精霊達が、ぽぷりの名を呼ぶところもシナリオにはなかったのですが、アフレコスタジオで、一回本番を録った後に、貝澤監督が私に「精霊達にぽぷりの名前を喋らせたい」と提案してくれた時、即座に「それは素晴らしい」と答えました。何故そうシナリオに書かなかったのか、と悔しかった程です。ラルゥは喋らない精霊だったのですが、ここでぽぷりの名を呼ばせる事に誰も異議を唱えませんでした。急遽、御崎朱美さんがこの役を演じています。
最後の“さよならまほう”、そのきっかけの部分、町の人たちの涙から生まれたというのも、コンテで加わったものです。コンテには、「町の人たちは、ぽぷりが元気に動き回ってるところを一番印象深く見ていた筈です」とメモが書き添えられていたそうです。伊藤さんは、小さな滴の中に、全てポーズが違うぽぷりを描かれています。
原画のクレジットが壮観でした。後番組に専心している爲我井さん以外の作画監督がほぼ勢揃いしています。これも伊藤さんが声を掛けて実現出来た事でした。

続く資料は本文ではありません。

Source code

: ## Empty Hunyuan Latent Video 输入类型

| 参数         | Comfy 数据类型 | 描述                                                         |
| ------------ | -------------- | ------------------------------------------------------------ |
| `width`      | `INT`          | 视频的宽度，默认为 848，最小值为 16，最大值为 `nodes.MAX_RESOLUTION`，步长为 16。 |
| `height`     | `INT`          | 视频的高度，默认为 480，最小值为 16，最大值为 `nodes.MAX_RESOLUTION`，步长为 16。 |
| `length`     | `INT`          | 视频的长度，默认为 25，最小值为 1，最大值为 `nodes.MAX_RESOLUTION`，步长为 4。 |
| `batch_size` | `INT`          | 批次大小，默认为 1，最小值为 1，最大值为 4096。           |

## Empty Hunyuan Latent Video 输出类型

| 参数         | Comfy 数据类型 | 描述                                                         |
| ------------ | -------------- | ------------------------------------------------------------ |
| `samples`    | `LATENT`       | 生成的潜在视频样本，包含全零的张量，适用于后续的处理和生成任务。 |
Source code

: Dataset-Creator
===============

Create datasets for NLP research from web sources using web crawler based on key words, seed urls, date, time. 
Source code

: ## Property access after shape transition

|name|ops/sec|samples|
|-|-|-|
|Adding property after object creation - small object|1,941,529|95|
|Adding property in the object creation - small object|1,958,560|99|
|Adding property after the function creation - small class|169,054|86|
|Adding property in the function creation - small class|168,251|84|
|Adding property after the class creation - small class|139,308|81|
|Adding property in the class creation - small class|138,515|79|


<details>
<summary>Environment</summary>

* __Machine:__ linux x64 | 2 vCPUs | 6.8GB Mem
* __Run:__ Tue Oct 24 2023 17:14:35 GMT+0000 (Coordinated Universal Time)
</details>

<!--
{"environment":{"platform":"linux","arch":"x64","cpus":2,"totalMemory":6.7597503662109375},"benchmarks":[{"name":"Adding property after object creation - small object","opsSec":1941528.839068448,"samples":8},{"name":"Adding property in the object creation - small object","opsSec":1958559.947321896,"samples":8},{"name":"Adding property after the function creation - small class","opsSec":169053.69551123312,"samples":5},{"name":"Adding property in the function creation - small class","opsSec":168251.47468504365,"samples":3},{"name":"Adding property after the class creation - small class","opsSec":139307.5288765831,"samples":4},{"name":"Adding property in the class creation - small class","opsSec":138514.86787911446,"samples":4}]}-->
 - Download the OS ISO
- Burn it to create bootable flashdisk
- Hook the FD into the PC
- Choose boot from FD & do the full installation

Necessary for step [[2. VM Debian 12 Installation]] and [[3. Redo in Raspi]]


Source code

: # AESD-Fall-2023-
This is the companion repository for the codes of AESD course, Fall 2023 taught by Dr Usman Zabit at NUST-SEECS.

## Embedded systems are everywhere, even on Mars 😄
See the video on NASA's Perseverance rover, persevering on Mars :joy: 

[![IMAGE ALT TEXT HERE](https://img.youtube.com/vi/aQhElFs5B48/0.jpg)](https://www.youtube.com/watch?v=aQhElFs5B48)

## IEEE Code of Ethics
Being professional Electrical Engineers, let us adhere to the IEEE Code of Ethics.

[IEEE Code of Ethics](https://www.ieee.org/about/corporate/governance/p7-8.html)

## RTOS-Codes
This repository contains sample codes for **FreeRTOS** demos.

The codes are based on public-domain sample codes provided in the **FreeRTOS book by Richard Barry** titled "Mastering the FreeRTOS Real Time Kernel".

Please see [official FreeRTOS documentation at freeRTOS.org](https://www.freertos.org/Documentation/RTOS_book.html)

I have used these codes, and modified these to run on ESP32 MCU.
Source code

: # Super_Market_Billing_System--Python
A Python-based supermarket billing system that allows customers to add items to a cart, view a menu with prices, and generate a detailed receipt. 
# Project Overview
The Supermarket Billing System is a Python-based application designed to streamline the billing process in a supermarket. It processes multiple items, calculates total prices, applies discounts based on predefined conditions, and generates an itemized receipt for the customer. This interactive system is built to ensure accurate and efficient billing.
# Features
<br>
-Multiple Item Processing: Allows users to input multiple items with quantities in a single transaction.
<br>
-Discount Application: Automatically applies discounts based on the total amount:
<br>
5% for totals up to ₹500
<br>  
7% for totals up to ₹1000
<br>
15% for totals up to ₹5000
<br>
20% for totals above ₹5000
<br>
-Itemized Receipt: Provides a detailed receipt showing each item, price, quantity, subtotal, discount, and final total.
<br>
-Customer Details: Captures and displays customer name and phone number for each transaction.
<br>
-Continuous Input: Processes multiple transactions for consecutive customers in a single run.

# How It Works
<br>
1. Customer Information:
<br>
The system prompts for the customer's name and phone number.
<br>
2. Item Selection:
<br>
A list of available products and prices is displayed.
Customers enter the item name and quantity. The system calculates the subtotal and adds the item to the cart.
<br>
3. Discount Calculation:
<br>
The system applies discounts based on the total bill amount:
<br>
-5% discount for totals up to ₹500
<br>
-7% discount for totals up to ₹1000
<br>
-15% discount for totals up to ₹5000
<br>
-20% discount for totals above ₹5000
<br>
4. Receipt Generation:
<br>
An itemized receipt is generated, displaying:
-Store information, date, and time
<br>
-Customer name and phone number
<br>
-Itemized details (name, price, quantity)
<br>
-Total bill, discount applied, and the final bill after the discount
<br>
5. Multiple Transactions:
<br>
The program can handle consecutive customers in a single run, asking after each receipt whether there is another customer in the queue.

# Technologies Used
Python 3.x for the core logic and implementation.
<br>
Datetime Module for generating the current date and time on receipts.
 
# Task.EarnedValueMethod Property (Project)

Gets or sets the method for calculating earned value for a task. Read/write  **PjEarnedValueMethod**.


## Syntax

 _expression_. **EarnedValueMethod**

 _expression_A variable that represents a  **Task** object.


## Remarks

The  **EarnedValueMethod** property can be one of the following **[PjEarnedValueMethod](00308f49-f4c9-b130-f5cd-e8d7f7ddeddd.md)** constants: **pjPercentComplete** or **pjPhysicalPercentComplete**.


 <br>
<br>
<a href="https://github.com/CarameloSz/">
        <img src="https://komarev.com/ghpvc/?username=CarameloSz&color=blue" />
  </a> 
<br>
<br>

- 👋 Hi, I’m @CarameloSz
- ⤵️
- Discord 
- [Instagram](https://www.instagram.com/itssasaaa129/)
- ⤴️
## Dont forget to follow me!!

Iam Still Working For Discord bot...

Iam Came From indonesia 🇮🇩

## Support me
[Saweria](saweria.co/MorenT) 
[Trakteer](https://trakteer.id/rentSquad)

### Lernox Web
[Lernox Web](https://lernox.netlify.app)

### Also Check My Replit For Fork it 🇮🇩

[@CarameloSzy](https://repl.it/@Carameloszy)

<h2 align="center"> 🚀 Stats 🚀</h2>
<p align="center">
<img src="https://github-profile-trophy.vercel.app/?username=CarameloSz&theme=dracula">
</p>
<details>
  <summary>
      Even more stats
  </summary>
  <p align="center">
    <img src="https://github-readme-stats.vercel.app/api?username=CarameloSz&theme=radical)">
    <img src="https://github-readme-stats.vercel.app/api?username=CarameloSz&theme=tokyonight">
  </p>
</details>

スケジュールが非常に厳しい製作となった最終二話ですが、アフレコ時には殆どのカットに色がついていました(普通なら無理なスケジュールでした)。役者さん達に、悔いの無い最高の演技を残して欲しいと願った、原画、動画、演助、進行、彩色、背景、撮影――、全てのパートのスタッフが頑張った証です。その後の効果、選曲、ダビング――も……。ここに名前を出していない、多くのスタッフが、このシリーズを本当に愛して、力を尽くしたこのエピソードで、『ふしぎ魔法 ファンファンファーマシィー』は終わりました。
エピローグは、なつみちゃんを、そしてふきこさんとにこにこぎんざを原作にお返しする気持ちを込めています。ですから、なつみはアルデルの小瓶を持っていません。